Vorliegender Urteilsauszug
________________

Das Amtsgericht hat die Aufrechnung lediglich in Höhe eines Teilbetrages von
132,94 € (Gerichtskosten für das selbständige Beweisverfahren) für begründet
erklärt und den Beklagten im übrigen zur Zahlung der rückständigen Miete
verurteilt. Das Landgericht hat die dagegen gerichtete Berufung des
Beklagten zurückgewiesen. Mit seiner wegen des abgewiesenen
Kostenerstattungsanspruchs von dem Landgericht zugelassenen Revision
verfolgt der Beklagte seinen Klageabweisungs- und Widerklageantrag weiter.
Aus den Gründen:
I. Das Berufungsgericht hat ausgeführt:
Dem Beklagten stehe gegen die Kläger ein Schadensersatzanspruch gemäß § 538
Abs. 1 BGB a.F. nicht zu. Der Anspruch richte sich - weil er erst nach dem
Eigentumsübergang am 1. Juni 2000 fällig geworden sei - gegen die Erwerberin
des Grundstücks. Die Erwerberin müsse den durch das Schreiben des Beklagen
vom 1. März 2000 in der Person der Kläger begründeten Verzug gegen sich
gelten lassen. Als Grundstückseigentümerin schulde sie unabhängig von einem
Verschulden den mängelfreien Gebrauch der Sache. Etwas anderes ergebe sich
wegen der Rechtsanwaltsgebühren auch nicht im Hinblick auf die Möglichkeit
zur Vorschußanforderung gemäß § 17 BRAGO; denn der Prozeßbevollmächtigte des
Beklagten habe weder einen Vorschuß verlangt, noch sei dieser gezahlt
worden. Zwar seien die Kläger wegen ihres Verzugs mit der Mängelbeseitigung
zunächst zum Schadensersatz verpflichtet gewesen. Der Beklagte hätte aber
lediglich Freistellung von dem gegen ihn gerichteten Vorschußanspruch
verlangen können. Eine Umwandlung des Freihalteanspruchs in einen
Geldersatzanspruch sei nicht erfolgt. Nach Beendigung des selbständigen
Beweisverfahrens sei der Vorschußanspruch entfallen und die gesetzlichen
Gebühren des Anwalts seien fällig geworden. Dieses Ergebnis stimme mit dem
Kostenrecht überein und sei auch nicht unbillig. Zwar hätte der Beklagte das
selbständige Beweisverfahren auch nach dem Eigentumsübergang gegen die
Kläger weiterbetreiben können. Da aber die Kosten des selbständigen
Beweisverfahrens erst im nachfolgenden Hauptprozeß als notwendige
Rechtsverfolgungskosten erstattungsfähig seien und der Hauptprozeß wegen des
zwischenzeitlichen Eigentumswechsels gegen die Erwerberin hätte gerichtet
werden müssen, hätte diese auch die Kosten des selbständigen
Beweisverfahrens tragen müssen. Hinsichtlich des von dem Beklagten nach
Eigentumsübergang aufgrund der gerichtlichen Anforderung vom 2. Oktober 2000
gezahlten Vorschusses für die Sachverständigenauslagen richte sich der
Anspruch des Beklagten gegen die Erwerberin, weil dieser Vorschuß erst nach
dem Eigentumsübergang angefallen sei.

________________

Zu verarbeitende Zeilen
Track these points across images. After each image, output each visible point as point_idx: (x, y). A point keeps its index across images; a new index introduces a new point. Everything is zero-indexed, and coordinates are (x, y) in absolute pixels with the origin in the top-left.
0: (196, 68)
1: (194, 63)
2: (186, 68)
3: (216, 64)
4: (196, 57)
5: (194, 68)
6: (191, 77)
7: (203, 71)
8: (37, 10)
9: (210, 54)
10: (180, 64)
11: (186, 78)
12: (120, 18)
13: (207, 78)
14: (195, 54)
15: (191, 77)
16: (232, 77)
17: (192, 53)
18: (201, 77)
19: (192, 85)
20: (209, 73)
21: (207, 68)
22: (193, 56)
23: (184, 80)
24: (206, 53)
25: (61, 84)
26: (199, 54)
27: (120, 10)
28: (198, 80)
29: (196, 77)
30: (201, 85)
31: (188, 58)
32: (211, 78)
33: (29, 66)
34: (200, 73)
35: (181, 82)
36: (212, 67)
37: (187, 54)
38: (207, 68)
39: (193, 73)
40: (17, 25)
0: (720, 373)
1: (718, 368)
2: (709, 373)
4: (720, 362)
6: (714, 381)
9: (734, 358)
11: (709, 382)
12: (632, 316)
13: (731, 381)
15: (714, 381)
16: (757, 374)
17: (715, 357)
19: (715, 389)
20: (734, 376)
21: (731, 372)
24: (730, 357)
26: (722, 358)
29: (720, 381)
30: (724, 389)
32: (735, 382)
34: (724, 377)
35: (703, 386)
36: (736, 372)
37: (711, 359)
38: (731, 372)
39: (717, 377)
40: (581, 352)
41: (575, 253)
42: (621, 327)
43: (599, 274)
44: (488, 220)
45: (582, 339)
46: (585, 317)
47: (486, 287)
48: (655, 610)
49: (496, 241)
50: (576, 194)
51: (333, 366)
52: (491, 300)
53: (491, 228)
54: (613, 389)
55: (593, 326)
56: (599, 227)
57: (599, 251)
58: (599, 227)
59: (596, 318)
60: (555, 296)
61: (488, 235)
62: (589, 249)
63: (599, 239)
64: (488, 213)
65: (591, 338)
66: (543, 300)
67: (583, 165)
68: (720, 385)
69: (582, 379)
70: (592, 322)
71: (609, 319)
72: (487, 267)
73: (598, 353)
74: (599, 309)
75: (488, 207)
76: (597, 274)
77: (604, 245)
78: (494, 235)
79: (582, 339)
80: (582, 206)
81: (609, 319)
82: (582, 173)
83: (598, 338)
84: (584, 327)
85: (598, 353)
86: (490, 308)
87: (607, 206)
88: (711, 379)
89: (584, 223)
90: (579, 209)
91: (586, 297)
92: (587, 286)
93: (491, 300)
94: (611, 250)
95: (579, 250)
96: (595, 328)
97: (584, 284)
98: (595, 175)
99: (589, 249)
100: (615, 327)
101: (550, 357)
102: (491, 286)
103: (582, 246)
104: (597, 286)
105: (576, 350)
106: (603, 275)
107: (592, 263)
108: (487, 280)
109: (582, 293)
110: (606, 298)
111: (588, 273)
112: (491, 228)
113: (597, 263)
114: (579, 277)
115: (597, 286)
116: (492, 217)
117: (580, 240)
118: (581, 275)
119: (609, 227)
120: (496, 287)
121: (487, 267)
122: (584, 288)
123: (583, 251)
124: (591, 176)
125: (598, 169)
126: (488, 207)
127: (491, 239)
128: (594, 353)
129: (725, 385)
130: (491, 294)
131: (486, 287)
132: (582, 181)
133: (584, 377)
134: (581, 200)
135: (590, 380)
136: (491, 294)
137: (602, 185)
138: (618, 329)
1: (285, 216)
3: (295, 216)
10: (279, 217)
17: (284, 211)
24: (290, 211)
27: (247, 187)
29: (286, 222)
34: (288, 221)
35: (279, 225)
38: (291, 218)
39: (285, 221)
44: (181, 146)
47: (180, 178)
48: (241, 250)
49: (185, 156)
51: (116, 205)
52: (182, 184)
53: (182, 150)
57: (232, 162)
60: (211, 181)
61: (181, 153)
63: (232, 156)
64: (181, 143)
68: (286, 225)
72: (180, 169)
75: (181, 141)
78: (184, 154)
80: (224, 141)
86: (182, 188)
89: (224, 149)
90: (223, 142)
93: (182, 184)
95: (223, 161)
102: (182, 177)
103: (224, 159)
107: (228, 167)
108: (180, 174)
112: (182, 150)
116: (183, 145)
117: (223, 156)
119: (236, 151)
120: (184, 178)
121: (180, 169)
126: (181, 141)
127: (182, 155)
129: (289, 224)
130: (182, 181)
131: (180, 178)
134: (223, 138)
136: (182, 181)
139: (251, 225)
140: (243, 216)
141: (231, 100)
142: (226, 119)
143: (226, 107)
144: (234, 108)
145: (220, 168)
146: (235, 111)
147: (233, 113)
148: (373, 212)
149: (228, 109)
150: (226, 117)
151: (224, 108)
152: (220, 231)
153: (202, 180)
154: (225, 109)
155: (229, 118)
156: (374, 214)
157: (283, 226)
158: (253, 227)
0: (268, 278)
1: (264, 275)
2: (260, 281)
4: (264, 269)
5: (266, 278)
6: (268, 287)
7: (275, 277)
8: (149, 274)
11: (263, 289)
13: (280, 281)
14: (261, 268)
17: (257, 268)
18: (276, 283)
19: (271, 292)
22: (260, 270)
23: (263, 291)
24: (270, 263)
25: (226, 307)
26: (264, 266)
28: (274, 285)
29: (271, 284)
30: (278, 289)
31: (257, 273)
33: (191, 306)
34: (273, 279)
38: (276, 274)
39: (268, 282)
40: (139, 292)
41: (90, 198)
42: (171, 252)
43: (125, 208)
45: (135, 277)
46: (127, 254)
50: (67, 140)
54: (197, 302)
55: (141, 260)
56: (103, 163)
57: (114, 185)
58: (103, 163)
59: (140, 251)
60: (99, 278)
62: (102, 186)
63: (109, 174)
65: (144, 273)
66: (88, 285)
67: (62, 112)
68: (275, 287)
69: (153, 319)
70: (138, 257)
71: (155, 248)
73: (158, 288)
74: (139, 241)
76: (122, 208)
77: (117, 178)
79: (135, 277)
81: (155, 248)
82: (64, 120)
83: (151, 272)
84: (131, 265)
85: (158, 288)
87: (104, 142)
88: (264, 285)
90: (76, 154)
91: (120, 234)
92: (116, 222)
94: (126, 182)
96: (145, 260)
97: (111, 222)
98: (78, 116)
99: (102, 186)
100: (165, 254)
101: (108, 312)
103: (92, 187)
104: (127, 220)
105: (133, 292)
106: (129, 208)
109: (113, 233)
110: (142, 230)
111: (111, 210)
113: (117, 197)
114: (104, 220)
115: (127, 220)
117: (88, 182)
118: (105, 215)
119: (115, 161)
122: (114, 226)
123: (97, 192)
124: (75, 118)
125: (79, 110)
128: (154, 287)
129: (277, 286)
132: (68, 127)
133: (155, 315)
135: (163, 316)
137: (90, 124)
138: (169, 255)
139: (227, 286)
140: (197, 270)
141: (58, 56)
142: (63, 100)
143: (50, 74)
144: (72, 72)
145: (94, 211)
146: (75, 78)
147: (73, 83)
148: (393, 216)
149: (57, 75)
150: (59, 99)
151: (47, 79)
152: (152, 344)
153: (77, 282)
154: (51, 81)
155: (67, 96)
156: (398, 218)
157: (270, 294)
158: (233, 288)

________________

Aufgabenstellung
A - Beantworte anhand des Urteilsauszugs diese Fragen:
(i) In welcher Höhe hat das Amtsgericht die Aufrechnung für begründet erklärt?
(ii) An welchem Tag erfolgte der Eigentumsübergang?
(iii) Von welchem Tag stammt die gerichtliche Anforderung, aufgrund derer der Beklagte den Vorschuss für die Sachverständigenauslagen zahlte?
B - Stelle die zu verarbeitenden Zeilen vom Anfang bis einschließlich der Zeile mit „2: (186, 68)“ als JSON-Liste von Zeichenketten dar, mit einer Zeichenkette je Zeile und ohne Leerzeilen.
Der Urteilsauszug und die Zeilen sind voneinander unabhängiges Material.

Lösungen
A -
(i) In Höhe eines Teilbetrages von 132,94 €, nämlich der Gerichtskosten für das selbständige Beweisverfahren.
(ii) Am 1. Juni 2000.
(iii) Vom 2. Oktober 2000.

B -
[
  "Track these points across images. After each image, output each visible point as point_idx: (x, y). A point keeps its index across images; a new index introduces a new point. Everything is zero-indexed, and coordinates are (x, y) in absolute pixels with the origin in the top-left.",
  "0: (196, 68)",
  "1: (194, 63)",
  "2: (186, 68)"
]